I have a toy example where the goal is to process a 3x3 matrix of integers on the GPU and do an element wise doubling of the numbers. I have no problem doing this allowing CUDAnative to linearize the array to a vector, but attempting to process the array as a 3x3 on the GPU is puzzling. Here is my toy example which produces the right answer but for the wrong reason.

using CUDAdrv, CUDAnative

function kernel_mmul(a, c)
    i = (blockIdx().x-1) * blockDim().x + threadIdx().x
    j = (blockIdx().y-1) * blockDim().y + threadIdx().y
    c[i,j] = a[i,j].*2
    @cuprintf(" %d %d %d %d\n",i,j,c[i,j],threadIdx().y)
    return nothing

dev = CuDevice(0)
ctx = CuContext(dev)
a = Int32[1 2 3; 2 3 1; 3 1 2]
d_a = CuArray(a)
d_c = similar(d_a) 
@cuda ((1,1),(3,3)) kernel_mmul(d_a, d_c)
c = Array(d_c)

For some reason the index j in the kernel is always zero. So I guess multiple blocks of i are processed to get the answer. The count of iterations is correct each time and the result is correct as long as the process does not end in error due to poor choice of grid and block combinations. Of note is that blockDim seems to be zero which is counter intuitive.

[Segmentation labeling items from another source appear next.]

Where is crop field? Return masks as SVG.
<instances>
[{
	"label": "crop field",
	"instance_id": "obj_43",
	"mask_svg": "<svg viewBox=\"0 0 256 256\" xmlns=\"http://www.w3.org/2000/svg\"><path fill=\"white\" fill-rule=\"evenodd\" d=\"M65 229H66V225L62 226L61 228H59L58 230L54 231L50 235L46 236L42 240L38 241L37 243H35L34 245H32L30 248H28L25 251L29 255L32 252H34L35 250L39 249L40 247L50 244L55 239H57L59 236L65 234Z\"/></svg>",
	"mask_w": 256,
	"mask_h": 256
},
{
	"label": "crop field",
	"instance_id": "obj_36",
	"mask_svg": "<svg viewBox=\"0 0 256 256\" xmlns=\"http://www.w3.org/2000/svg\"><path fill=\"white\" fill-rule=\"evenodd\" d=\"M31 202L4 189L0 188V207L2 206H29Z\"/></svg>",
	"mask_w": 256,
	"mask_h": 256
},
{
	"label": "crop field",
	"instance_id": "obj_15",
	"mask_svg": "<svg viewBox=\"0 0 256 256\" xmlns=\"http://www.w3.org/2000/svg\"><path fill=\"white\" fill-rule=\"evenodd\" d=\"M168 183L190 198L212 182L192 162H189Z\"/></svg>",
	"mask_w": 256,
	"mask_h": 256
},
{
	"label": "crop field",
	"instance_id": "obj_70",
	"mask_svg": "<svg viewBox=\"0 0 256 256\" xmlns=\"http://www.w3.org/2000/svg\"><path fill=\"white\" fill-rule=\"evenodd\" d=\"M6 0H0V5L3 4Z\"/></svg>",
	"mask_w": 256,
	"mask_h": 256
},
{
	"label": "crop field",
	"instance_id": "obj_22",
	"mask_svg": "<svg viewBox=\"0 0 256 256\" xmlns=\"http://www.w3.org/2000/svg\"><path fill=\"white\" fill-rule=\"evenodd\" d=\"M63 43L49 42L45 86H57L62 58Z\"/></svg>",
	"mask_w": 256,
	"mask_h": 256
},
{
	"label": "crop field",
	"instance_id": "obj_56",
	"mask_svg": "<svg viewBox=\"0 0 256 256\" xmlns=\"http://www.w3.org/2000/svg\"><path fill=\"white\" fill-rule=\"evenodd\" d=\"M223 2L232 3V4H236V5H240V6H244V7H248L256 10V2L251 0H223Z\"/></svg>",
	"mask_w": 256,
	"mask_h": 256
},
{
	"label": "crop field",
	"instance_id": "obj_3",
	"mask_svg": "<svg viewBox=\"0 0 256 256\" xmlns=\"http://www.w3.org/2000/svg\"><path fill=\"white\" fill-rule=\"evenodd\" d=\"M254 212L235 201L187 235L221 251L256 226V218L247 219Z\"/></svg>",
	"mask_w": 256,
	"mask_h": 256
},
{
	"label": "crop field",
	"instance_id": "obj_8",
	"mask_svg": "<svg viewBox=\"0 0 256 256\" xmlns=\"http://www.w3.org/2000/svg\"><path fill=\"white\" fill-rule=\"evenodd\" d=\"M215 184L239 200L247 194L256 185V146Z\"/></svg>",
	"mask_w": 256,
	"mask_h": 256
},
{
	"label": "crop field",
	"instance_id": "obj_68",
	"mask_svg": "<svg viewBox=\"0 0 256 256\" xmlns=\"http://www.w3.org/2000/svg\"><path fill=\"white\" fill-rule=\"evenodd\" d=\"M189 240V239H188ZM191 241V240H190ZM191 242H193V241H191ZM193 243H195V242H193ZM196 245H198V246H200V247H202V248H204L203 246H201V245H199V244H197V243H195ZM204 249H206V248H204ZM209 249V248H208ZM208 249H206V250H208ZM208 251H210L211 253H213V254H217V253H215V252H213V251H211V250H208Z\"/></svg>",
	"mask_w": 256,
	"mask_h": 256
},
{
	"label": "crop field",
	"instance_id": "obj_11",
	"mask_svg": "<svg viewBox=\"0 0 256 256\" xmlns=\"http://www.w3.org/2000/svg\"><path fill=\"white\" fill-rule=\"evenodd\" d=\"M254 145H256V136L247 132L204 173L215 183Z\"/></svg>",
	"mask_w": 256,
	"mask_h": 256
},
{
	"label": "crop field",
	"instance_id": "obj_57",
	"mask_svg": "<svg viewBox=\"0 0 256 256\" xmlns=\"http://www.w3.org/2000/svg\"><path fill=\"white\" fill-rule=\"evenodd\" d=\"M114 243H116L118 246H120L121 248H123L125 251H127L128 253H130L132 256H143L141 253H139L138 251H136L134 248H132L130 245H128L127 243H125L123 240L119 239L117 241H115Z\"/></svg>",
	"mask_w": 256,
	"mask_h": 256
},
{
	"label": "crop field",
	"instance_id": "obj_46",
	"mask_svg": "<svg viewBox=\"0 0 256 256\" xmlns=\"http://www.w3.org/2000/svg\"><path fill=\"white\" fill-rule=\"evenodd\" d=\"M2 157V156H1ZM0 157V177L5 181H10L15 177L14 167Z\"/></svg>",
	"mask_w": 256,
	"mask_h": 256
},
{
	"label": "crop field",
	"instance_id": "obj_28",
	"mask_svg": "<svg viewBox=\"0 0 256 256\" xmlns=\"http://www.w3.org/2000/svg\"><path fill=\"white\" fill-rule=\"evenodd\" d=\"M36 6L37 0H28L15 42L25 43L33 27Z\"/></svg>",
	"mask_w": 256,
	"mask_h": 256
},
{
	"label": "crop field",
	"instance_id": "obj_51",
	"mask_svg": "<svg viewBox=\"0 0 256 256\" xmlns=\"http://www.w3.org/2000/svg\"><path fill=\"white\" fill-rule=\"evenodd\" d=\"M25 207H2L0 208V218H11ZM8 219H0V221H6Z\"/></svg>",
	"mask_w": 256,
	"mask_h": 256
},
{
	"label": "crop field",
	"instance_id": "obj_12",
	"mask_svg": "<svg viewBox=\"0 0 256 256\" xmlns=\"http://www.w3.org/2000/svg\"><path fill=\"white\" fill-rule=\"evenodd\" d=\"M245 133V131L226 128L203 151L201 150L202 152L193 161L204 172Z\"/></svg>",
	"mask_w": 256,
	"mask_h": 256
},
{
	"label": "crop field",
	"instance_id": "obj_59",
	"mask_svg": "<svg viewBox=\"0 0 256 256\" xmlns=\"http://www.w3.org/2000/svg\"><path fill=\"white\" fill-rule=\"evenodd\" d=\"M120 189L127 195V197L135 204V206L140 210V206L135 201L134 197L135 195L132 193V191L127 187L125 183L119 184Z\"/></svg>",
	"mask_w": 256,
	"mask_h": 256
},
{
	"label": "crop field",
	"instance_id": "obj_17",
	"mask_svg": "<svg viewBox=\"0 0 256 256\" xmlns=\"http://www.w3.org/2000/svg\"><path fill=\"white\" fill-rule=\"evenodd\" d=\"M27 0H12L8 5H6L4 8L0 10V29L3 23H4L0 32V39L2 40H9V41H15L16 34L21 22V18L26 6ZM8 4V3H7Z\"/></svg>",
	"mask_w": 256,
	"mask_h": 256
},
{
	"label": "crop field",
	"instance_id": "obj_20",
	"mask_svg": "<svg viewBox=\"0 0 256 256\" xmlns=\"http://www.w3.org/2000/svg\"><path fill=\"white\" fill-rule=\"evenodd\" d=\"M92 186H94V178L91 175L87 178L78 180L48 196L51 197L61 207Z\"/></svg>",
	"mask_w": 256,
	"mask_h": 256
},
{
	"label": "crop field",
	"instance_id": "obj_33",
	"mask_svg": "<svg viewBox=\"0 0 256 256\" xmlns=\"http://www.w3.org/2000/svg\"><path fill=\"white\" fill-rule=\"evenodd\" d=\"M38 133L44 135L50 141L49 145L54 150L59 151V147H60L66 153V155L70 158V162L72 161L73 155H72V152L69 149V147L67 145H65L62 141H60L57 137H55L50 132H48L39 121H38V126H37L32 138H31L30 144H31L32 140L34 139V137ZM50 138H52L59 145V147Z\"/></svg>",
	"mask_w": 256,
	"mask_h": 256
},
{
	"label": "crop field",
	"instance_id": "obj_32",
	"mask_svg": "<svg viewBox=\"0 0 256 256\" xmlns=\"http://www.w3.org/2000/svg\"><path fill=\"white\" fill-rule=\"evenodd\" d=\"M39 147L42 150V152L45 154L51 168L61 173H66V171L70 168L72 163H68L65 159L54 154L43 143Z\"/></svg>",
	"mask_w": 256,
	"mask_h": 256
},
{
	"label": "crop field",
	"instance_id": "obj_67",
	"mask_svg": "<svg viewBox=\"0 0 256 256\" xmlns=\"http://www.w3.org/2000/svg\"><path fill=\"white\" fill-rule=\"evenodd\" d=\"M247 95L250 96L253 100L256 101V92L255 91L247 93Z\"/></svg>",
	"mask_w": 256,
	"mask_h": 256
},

Your index calculation is correct, but by doing -1 it gets promoted to Int64, which means your format specifier is wrong. Either use %ld, or do -Int32(1).

Relevant issue:


Wow! You are right. The format string " %d %ld %d %d\n" works. So it might be informative that the variable “i” seems to be ambivalent about Int32 or Int64, but the variable “j” is very sensitive to that setting, even using the exact same value/type for the -1 component.


Huh, curious. You should be using %ld for both though. Or even better, keep i and j 32-bits (although it doesn’t matter much in this case).